Haiti doesn’t need an army

Haiti has been without an army for more than 15 years. This week, however, President Michel Martelly is expected to announce a plan to reconstitute the military. That’s unfortunate. The last thing Haiti needs right now — and the list of needs is extensive in the aftermath of the 2010 earthquake and an ongoing cholera epidemic — is a $25-million plan to rebuild a failed institution.

The country’s military was disbanded in 1995 after decades of brutal repression and violence against civilians, including the killing of some 3,000 people during the 1991 coup that ousted President Jean-Bertrand Aristide. By the time Aristide was brought back to power four years later by the U.S., Haiti’s military was better known for its atrocious human rights record and putsches than for protecting the Haitian people.

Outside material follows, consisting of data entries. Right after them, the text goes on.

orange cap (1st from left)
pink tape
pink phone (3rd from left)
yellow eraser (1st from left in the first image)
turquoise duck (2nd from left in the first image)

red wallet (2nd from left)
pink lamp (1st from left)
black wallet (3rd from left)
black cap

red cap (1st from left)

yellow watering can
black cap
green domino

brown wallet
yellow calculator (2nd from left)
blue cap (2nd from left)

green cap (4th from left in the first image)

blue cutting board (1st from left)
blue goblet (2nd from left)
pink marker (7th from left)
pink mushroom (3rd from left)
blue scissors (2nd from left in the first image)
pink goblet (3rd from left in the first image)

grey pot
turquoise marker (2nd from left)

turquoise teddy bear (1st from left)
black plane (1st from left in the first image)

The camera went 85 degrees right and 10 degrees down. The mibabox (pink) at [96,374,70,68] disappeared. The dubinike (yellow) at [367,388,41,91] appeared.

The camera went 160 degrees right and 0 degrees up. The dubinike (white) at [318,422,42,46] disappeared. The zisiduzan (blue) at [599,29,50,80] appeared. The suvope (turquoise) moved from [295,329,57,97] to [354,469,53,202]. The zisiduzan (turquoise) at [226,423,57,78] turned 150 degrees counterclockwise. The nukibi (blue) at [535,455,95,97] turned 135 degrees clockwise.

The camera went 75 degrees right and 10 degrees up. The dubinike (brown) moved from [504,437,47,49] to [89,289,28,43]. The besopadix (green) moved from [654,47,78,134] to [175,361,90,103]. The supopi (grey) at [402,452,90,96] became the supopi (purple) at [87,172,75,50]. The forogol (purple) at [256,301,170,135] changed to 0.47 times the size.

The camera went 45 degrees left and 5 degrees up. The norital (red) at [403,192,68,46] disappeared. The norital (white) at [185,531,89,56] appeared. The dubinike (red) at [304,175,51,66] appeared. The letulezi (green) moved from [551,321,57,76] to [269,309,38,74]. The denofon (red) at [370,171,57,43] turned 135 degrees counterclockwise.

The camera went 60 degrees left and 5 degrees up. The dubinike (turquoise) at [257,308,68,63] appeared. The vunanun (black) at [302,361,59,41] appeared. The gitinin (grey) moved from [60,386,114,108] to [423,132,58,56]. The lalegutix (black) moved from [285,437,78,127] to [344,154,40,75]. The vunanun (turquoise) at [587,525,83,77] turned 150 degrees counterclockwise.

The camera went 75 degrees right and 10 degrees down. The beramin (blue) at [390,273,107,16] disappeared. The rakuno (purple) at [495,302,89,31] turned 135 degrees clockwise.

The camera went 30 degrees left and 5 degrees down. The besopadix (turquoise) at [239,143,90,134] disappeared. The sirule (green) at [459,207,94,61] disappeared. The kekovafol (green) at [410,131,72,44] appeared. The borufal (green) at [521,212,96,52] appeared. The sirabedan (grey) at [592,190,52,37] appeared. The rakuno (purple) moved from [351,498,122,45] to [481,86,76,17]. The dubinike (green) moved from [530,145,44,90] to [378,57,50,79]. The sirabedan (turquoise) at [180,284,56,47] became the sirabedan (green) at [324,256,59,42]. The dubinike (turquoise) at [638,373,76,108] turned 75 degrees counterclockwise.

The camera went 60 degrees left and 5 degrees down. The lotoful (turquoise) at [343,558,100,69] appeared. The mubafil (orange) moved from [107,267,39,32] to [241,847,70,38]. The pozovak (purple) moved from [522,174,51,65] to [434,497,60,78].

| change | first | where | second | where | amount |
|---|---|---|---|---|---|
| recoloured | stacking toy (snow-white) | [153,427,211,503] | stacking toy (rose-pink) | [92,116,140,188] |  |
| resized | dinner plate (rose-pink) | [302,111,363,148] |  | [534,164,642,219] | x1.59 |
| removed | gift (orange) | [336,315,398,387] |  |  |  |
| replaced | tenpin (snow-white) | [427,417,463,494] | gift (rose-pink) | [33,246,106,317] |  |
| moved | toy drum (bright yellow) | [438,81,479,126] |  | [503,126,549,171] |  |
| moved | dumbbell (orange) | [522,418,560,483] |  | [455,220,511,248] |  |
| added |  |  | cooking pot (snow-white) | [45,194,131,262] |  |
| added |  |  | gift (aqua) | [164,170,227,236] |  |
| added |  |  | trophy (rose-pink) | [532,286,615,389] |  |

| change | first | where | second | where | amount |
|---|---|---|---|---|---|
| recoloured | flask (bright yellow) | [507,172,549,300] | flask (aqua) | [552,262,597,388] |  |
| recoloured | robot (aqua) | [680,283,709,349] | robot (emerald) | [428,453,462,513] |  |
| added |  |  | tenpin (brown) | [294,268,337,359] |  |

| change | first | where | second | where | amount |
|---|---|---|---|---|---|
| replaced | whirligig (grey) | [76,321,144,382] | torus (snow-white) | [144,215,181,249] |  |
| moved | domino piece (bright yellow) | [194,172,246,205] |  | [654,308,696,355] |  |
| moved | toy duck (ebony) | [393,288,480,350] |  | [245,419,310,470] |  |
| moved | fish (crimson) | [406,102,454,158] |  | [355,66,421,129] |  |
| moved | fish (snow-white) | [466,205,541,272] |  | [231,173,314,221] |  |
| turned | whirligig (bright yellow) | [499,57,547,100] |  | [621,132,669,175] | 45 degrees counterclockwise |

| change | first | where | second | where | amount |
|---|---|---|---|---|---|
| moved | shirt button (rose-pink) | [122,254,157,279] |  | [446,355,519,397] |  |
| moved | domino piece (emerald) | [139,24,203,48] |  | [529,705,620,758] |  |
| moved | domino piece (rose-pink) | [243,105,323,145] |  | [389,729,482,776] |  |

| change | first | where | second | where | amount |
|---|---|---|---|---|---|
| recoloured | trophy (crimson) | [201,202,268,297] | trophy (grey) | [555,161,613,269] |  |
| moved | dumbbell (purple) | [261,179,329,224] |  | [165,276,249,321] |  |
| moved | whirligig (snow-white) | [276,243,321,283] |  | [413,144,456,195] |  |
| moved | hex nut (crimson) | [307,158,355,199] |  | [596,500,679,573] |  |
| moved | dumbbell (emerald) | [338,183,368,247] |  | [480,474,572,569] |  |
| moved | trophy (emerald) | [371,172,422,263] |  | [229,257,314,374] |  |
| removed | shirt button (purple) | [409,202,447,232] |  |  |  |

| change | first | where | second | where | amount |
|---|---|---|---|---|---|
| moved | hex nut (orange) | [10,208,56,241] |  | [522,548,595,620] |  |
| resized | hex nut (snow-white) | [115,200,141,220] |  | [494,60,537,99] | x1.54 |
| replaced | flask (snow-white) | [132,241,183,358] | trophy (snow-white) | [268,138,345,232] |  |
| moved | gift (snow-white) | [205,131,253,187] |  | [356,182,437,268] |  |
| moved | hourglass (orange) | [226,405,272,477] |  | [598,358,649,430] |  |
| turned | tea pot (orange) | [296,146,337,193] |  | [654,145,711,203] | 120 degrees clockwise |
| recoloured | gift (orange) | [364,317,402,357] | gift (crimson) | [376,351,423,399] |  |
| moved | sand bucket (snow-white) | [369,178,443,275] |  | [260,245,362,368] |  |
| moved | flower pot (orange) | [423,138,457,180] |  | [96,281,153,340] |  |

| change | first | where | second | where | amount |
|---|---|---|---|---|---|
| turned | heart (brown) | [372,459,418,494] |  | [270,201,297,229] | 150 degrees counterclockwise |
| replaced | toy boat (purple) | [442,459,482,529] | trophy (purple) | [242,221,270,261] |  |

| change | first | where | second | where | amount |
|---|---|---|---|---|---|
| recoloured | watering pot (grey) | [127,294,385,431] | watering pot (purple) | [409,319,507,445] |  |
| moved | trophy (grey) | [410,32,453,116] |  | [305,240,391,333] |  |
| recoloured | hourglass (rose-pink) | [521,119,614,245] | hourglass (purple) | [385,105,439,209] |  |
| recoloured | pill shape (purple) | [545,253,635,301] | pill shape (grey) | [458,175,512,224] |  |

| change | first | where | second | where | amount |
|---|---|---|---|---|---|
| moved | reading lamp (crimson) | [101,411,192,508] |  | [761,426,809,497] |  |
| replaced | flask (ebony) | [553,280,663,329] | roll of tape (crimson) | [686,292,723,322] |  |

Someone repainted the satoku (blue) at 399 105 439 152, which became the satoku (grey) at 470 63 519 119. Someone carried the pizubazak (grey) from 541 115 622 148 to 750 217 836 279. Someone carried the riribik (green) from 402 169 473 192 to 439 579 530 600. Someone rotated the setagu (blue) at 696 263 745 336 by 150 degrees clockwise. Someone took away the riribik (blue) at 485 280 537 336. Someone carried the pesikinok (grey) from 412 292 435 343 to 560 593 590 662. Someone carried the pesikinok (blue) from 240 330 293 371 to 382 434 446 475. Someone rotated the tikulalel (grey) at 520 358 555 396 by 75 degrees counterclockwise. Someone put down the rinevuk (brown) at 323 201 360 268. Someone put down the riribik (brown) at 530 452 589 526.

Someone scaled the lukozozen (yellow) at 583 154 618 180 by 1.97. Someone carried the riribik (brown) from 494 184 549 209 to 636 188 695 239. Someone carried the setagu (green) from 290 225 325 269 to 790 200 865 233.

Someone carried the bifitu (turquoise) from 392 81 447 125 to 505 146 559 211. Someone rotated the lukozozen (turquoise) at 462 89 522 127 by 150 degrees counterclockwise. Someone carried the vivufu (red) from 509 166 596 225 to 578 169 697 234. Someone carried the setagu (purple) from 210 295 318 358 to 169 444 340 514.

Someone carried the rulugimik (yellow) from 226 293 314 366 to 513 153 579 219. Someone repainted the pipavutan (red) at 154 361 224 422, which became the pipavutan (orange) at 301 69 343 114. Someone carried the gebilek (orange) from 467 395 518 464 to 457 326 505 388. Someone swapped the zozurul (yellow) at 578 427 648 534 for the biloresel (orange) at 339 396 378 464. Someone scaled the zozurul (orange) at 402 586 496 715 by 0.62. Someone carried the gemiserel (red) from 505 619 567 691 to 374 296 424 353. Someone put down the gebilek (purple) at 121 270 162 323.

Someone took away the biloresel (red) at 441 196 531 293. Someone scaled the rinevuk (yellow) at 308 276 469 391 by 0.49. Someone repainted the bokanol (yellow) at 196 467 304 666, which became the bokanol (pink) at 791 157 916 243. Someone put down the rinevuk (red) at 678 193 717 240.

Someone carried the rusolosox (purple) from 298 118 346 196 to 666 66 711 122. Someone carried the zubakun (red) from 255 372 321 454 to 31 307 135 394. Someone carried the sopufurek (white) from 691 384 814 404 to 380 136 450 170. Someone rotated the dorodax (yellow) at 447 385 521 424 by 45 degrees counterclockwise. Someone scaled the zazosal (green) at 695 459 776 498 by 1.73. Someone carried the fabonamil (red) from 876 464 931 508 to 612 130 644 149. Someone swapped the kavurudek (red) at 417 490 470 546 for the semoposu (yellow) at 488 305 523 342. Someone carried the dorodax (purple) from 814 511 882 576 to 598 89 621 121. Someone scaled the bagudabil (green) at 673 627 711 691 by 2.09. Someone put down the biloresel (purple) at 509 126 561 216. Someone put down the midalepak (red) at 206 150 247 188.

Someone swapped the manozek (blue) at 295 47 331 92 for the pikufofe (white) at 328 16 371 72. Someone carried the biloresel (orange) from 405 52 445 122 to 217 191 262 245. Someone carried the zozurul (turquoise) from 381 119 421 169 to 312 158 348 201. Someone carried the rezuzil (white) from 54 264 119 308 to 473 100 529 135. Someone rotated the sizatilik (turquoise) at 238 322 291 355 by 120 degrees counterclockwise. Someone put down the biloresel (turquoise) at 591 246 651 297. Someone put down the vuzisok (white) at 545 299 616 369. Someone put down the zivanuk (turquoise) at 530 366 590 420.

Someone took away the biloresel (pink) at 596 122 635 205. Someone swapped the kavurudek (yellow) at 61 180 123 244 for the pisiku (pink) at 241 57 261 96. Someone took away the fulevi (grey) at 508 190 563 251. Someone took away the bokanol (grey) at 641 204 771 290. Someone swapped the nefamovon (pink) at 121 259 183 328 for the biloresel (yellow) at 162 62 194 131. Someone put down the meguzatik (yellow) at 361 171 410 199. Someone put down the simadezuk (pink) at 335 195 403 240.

Martelly insists the new army will look nothing like its notorious predecessor. Instead, it will serve as a kind of hybrid civil defense force that can provide assistance during natural disasters but can also protect public safety. That sounds great. But Martelly has yet to outline what safeguards would be adopted to prevent abuses or to ensure that former soldiers tied to past violence don’t reenlist.


So far, Martelly’s proposal has done little but alienate donor countries, which have quietly indicated they won’t provide funding for it. That’s a problem given that foreign aid accounts for nearly 70% of the government’s budget. Martelly says he doesn’t need international help and will pay for a new army by taking up to 5% from all ministries, but again, that’s disingenuous because the ministries are funded largely by foreign assistance. Taking money from them would simply mean Haiti would have less to spend on education, housing, roads and other much-needed public projects.

No one disputes that Haiti must eventually assume authority for its own security. The U.N. peacekeeping mission that has patrolled the streets since 2004 is to begin pulling out as early as next year. Public safety remains an issue. Crime, including kidnappings, rapes and other violence, persists, especially in the tattered tent cities that are home to thousands displaced by the earthquake.

Martelly’s decision to revive the military has prompted speculation that, like some Haitian presidents before him, he will use it to shore up his power and shut down his opponents. That’s hard to discount given his ties to supporters of former dictator Jean-Claude Duvalier, who relied heavily on both the military and his secret police force, the Tonton Macoutes, to stay in power. Martelly needs to understand that an army is something Haiti just can’t afford. Instead, he ought to invest in the country’s national police. That’s a plan that international donors and the United States have said they will back and therefore wouldn’t further tax a beleaguered nation.